Date: 2026-06-18 Leads: Capsule (WALK), Gitea (WALK), Multer (residual-but-documented-opt-in).

Lesson (the Multer nuance): a patched version can still be vulnerable in its DEFAULT config WITHOUT being a

stageable incomplete-fix - if the maintainers DOCUMENTED the opt-in. Multer 2.2.0 added limits.fieldNestingDepth but enforces it ONLY when the app sets it (make-middleware.js: if hasOwnProperty(limits,'fieldNestingDepth')), no default cap. Default config still DoS-able. BUT the advisory explicitly says "upgrade AND configure limits.fieldNestingDepth" -> it's a KNOWN documented limitation. That's the line: a HIDDEN incomplete-fix (PyJWT ftp-redirect, Django dead-cap, form-data contentType) = the patched version is silently still broken in a way the advisory does NOT cover -> stageable. A DOCUMENTED opt-in (multer, hono CORS user-config) = the limitation is acknowledged -> at most a "ship a safe default" hardening request, usually wontfix. Don't over-claim the latter. ALWAYS read the advisory's own mitigation text before deciding stage-vs-flag.

Lesson (the 2 K8s/Gitea walks): coordinated CVE fixes by mature projects tend to be CENTRALIZED sweeps.

Method: fetch the FIX PR diff via the API (/repos/o/r/pulls/N/files) to see exactly what changed + whether

it's centralized vs per-handler - faster + more reliable than guessing from the patched tree. (Gitea #37479.)

## SOURCE INFORMATION

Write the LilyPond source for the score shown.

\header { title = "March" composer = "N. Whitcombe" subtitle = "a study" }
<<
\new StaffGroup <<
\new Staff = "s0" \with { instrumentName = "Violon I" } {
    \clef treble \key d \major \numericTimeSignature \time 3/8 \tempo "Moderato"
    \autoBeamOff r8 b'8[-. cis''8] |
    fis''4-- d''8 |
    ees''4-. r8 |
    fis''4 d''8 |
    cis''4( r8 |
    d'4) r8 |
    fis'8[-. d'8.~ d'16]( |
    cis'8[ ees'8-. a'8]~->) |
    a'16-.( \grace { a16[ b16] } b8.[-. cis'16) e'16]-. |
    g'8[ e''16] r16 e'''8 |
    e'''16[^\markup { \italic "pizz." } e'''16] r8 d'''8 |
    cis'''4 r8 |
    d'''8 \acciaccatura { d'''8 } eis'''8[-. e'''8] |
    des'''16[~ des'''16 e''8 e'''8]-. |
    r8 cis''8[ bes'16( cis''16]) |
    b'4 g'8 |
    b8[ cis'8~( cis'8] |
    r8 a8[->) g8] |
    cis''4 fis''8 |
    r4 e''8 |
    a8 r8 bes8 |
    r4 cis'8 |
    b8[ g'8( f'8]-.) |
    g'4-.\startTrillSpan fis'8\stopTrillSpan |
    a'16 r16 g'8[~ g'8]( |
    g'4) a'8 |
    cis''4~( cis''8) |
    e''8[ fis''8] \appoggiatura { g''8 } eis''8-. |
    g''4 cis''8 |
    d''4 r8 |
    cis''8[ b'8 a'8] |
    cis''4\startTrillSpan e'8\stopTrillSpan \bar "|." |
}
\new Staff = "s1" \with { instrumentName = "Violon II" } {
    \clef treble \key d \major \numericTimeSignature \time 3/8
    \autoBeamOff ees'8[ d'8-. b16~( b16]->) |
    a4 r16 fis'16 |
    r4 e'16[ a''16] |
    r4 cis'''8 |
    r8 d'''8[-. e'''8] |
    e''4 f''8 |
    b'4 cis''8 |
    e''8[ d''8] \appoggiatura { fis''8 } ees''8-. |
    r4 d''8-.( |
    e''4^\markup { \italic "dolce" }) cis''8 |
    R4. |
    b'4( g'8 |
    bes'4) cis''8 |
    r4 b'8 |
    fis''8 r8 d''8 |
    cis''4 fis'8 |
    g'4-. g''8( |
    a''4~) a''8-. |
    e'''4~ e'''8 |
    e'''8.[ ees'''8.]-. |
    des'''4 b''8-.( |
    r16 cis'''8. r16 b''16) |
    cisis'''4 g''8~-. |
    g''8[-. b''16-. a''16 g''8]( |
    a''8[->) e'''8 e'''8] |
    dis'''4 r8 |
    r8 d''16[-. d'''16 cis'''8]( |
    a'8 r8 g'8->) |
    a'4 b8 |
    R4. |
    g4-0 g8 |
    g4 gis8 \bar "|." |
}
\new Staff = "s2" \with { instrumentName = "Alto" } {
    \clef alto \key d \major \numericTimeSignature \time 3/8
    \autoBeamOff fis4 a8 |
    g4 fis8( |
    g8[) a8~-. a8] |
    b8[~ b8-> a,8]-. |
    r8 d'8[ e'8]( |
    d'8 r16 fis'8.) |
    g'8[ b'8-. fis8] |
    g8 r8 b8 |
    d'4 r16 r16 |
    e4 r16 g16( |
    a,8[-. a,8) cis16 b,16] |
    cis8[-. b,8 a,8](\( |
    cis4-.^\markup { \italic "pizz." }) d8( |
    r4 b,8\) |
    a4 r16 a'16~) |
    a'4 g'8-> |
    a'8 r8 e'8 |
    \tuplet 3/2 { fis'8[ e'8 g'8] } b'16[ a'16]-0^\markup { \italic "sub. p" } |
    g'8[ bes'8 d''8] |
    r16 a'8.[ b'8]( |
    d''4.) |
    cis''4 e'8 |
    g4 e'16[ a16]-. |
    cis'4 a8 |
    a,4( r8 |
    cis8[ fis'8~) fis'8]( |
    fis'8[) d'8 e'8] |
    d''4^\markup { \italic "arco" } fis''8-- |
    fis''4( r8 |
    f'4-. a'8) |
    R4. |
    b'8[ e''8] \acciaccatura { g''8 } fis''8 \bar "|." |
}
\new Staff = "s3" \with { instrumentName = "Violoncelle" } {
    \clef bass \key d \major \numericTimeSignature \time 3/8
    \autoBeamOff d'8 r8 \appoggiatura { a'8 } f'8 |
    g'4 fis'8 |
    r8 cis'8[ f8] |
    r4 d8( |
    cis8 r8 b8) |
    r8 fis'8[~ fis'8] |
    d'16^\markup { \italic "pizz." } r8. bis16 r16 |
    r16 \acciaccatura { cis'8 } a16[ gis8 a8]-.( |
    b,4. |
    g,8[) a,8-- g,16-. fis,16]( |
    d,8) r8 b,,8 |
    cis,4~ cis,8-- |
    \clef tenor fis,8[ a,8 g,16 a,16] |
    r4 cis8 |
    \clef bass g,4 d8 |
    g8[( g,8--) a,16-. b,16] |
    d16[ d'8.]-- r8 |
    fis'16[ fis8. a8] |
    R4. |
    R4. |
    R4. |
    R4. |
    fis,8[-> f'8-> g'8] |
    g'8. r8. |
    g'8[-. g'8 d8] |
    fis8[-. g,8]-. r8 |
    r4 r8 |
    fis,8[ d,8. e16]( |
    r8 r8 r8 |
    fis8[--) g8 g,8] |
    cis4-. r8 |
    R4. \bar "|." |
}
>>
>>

## ASSIGNMENT 1
Decide whether each statement agrees with the vulnerability notes, answering yes or no and quoting the words of the notes that settle it: (a) Multer 2.2.0 applies limits.fieldNestingDepth by default. (b) A documented opt-in limitation usually ends as wontfix. (c) The method calls for fetching the fix PR diff through the API.
## ASSIGNMENT 2
Please write out the vulnerability notes from "Method: fetch the" up to and including "tree. (Gitea #37479.)", replacing "guessing" with "inferring".
The records are material apart from the vulnerability notes.

## YOUR RESPONSE 1
(a) No: "no default cap"
(b) Yes: "usually wontfix"
(c) Yes: "fetch the FIX PR diff via the API"

## YOUR RESPONSE 2
Method: fetch the FIX PR diff via the API (/repos/o/r/pulls/N/files) to see exactly what changed + whether

it's centralized vs per-handler - faster + more reliable than inferring from the patched tree. (Gitea #37479.)